I'm sure you've seen those clever commercials showing various professionals being craned and dollied into different locations, all the while using their AT&T Wireless phones to conduct business and stay in touch. At the end of the ads they mush all of the town names mentioned into one hilarious hybrid, thus proving how well the AT&T phones work all over the globe.
Well, bulls&%*. This fall I have been to many places (50+ cities in 17 states) and though I'm supposed to have a nationwide AT&T plan that includes free roaming and long distance in all 50 states, when I got a bill recently I saw that they had charged me $99 for three incoming calls I received while in North Dakota.
When I called customer service to explain my problem, the rep on the phone listened, paused for a moment, then said, "let's see, North Dakota is one of the 50 states."
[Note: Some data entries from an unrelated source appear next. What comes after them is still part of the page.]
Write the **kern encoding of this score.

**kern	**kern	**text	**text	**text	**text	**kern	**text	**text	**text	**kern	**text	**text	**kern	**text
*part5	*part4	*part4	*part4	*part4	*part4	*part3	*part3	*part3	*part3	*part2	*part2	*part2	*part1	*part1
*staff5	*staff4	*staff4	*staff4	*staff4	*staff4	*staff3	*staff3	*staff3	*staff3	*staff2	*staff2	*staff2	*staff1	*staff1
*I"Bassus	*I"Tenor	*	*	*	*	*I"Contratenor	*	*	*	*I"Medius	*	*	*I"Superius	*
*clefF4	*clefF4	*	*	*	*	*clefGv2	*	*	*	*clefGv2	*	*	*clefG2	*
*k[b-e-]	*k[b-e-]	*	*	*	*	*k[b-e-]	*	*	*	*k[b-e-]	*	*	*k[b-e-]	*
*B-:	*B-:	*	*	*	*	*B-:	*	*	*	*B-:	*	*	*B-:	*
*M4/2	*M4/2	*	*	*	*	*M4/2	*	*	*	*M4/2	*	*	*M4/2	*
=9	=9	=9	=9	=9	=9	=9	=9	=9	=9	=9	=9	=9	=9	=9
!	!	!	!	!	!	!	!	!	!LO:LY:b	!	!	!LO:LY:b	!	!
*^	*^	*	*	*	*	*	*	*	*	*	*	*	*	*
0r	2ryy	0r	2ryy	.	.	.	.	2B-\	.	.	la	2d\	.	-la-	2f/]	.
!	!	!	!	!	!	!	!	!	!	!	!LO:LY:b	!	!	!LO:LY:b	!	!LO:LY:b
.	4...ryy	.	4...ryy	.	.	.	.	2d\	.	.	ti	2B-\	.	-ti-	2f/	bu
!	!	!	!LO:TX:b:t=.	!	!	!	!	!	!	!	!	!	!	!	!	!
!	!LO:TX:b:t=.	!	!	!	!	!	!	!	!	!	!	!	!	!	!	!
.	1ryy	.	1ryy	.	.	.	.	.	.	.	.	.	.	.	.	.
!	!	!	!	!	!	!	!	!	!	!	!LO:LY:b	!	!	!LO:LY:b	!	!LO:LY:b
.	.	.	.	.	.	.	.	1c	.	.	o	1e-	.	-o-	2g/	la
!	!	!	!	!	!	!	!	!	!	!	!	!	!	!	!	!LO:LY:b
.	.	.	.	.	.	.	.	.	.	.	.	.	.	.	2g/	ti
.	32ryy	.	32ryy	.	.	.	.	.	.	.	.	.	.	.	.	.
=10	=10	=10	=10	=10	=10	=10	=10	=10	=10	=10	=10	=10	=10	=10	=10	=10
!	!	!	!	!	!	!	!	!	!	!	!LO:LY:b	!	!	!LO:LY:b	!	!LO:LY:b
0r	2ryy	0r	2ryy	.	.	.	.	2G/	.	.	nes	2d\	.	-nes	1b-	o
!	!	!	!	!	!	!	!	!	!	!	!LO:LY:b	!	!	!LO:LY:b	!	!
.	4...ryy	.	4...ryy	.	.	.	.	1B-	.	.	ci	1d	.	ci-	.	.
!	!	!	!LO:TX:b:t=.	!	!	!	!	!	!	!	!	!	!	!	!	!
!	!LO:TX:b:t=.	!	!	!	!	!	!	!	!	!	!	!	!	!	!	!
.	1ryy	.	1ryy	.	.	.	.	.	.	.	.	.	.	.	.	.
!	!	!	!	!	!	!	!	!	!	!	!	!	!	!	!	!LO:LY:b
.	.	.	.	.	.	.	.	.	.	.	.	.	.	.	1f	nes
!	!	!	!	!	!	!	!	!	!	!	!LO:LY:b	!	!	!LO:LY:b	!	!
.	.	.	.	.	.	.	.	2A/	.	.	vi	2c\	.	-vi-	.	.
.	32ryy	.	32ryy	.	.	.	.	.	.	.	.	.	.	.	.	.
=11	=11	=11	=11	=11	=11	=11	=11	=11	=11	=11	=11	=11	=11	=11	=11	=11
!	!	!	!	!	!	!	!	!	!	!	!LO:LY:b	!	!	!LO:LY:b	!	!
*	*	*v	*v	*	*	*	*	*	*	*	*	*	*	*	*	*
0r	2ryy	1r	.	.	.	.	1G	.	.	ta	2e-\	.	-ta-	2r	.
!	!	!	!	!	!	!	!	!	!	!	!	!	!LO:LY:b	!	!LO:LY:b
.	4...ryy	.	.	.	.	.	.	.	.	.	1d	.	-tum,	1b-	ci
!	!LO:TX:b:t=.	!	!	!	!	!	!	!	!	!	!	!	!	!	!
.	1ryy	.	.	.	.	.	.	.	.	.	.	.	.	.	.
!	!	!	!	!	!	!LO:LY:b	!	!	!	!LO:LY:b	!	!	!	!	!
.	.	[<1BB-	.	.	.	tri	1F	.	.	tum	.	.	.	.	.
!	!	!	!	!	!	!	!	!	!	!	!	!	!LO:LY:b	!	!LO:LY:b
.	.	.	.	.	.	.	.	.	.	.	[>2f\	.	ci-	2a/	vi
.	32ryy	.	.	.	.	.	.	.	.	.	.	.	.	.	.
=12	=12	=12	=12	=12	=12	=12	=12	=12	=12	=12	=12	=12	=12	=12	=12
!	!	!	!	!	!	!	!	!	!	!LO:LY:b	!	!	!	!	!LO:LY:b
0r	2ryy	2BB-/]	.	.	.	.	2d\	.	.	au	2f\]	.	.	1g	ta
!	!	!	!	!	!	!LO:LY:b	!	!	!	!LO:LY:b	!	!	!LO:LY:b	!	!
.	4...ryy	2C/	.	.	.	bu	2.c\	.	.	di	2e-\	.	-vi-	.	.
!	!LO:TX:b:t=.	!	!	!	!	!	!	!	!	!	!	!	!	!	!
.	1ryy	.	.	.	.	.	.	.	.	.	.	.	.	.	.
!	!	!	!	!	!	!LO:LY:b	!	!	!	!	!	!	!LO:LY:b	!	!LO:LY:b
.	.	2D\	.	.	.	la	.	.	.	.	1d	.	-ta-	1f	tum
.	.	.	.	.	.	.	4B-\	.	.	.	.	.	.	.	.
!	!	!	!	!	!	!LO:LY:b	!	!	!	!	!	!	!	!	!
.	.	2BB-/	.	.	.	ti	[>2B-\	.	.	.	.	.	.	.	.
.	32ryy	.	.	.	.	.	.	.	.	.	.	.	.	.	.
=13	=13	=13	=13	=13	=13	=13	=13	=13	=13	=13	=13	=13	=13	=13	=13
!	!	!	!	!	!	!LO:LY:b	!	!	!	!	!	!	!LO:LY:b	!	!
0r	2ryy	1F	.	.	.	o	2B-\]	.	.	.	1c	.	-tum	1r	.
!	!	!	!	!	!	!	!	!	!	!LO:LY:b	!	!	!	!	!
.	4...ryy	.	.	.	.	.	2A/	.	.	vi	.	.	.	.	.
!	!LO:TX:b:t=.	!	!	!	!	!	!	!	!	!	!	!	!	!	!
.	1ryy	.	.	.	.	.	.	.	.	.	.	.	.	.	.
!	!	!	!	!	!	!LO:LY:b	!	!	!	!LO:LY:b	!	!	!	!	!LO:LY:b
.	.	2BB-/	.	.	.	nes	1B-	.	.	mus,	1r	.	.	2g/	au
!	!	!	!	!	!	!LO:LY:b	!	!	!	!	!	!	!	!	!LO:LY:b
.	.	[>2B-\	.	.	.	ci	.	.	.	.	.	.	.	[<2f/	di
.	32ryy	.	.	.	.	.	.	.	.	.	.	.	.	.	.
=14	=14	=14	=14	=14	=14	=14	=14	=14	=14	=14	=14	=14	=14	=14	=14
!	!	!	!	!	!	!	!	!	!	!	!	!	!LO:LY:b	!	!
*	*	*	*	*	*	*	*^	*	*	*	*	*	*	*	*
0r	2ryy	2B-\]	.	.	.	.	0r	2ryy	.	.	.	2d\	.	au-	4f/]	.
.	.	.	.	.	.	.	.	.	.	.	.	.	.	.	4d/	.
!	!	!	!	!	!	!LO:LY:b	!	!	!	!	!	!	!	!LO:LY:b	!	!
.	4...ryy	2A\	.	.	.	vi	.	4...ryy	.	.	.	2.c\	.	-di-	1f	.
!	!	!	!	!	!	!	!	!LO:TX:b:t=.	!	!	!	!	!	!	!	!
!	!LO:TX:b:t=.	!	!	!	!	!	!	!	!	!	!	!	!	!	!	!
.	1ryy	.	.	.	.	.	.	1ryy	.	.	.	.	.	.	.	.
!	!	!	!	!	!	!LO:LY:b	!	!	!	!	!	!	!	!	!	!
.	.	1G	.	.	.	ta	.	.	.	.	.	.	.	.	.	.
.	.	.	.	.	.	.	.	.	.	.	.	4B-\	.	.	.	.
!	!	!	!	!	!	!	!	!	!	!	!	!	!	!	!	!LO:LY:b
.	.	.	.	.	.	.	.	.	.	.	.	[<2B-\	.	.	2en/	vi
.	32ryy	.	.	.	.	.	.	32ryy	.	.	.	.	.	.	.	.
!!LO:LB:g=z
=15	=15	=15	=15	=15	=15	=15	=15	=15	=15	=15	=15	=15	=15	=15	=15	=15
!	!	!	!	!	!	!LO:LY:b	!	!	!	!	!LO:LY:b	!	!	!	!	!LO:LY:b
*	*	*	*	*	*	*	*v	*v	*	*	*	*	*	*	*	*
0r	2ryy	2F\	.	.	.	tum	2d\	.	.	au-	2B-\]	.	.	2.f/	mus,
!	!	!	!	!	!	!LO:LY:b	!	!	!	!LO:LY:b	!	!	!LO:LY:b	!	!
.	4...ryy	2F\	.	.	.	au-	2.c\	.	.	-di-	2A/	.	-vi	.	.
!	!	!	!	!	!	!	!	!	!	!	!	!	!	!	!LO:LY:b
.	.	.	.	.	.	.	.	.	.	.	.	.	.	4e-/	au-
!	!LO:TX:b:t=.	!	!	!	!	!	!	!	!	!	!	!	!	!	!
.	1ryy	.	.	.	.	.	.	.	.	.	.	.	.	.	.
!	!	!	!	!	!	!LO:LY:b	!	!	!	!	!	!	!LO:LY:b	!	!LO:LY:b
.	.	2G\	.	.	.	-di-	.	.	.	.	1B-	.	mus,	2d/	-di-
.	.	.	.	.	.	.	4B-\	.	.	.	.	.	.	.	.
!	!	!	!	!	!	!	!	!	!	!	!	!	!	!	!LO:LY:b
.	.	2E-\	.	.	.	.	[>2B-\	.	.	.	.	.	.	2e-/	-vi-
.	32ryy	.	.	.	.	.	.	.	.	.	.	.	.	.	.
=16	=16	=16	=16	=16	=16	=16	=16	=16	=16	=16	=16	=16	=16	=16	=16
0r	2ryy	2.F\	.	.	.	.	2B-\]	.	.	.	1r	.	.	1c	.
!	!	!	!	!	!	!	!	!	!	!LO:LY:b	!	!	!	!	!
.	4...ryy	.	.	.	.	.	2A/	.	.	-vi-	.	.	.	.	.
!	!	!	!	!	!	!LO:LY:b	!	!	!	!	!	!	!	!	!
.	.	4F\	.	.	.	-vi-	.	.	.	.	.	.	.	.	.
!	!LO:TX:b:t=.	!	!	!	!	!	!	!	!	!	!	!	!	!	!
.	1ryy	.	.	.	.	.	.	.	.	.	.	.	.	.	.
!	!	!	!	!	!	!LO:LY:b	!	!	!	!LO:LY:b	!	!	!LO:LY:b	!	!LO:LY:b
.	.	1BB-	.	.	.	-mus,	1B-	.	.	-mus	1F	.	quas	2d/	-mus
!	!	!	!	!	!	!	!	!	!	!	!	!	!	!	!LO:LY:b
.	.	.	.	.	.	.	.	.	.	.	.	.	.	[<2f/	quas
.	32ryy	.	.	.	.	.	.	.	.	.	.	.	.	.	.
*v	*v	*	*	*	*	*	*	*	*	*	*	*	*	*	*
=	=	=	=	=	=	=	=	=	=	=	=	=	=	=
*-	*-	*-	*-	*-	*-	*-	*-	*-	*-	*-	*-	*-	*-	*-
I seriously think she had to look that up.
She said they'd take the charge off of my bill (never did get an explanation why it was on there in the first place) and when she was doing her mandatory summation of the call I almost had to stop her because she said, "you called to inquire about roaming charges on your bill, we discussed that North Dakota was in the 50 United States..."
No, we didn't 'discuss!' This call is being recorded for quality control purposes and I don't want anyone out there thinking we actually had to deliberate on whether or not North Dakota was one of the 50 states. What, were we like "I know South Dakota's a state, but North Dakota? That doesn't sound right does it? Isn't it part of Saskatchewan or something?"
I think Consumer Reports should give me a cell phone from every major carrier and let me take them all on the road with me for a year to see which one can hack it. Then we'll know who has the right to mess with our town names.